Toxic Waste Watch: Beware CDO-backed ABCP!

Since when do CDOs borrow money? I'm obviously rather behind the curve here, since I thought that a CDO was basically an unlevered entity which invested in debt. When it got income from that debt, the income would go first to people holding the super-senior tranches, and then waterfall down. If you want extra risk in CDO form, that's easy: you just buy the lower-rated tranches. There's no need for leverage.

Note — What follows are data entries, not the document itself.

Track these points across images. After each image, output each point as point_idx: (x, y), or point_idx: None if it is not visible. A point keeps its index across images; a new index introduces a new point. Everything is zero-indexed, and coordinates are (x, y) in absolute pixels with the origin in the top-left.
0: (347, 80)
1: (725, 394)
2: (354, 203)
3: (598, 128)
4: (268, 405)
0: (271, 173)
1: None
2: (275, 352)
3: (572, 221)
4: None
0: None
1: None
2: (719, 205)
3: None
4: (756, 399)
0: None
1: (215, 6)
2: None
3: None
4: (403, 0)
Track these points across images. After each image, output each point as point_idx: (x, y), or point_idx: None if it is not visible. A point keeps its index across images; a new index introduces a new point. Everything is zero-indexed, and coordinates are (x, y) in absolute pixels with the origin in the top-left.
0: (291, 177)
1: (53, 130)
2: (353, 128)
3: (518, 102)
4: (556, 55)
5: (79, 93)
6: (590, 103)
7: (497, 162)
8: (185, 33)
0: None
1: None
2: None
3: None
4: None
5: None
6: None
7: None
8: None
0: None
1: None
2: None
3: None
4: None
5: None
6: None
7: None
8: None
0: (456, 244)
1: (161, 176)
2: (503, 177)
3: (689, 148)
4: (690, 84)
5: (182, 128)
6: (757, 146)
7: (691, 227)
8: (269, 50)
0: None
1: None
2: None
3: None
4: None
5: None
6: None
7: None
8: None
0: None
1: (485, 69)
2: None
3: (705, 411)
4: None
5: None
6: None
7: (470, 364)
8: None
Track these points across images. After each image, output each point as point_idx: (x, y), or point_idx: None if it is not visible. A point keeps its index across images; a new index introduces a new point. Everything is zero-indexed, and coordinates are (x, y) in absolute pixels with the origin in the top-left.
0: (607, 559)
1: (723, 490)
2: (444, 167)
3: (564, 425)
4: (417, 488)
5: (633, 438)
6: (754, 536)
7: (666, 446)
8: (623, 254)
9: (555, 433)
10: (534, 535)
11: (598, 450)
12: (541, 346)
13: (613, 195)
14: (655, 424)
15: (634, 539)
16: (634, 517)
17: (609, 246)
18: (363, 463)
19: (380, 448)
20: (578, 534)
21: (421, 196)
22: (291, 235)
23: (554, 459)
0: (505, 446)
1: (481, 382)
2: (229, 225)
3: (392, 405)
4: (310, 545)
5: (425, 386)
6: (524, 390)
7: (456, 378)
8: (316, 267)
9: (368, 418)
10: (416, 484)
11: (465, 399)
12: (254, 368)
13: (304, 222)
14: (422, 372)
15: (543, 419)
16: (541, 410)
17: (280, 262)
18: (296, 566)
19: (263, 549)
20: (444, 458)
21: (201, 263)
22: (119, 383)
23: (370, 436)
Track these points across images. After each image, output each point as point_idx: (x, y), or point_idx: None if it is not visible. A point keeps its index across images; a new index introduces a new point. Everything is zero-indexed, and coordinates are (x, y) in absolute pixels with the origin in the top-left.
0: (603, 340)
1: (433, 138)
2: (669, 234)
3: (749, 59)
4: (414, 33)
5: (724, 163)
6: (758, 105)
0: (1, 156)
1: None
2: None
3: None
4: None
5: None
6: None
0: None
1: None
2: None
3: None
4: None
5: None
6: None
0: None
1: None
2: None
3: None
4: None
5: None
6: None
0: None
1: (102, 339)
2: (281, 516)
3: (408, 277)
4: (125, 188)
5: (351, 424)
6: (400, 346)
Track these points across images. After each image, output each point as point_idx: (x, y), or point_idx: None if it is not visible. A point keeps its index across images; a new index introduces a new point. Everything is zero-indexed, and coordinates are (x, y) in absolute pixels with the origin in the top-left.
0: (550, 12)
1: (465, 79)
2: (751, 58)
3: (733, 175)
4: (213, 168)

Unless you're Citigroup, it seems. Sam Jones has done some close reading of Citi's 10-Q:

In Citi’s 10-Q filing on Monday, the bank repeated its weekend disclosure of $43bn in CDO super senior debt “backed primarily by subprime collateral.” The crucial point being that most of that was made up of:

…approximately $25 billion in commercial paper principally secured by super senior tranches of high grade ABS CDOs.

You knew that asset-backed commercial paper (ABCP) was having problems. You knew that CDOs were having problems. What you didn't know, until now, was that Citi had managed to combine the two, to create CDO-backed ABCP. Yikes! (Or if you did know, you didn't tell me.)

Is anybody else doing this?

(Via Smith)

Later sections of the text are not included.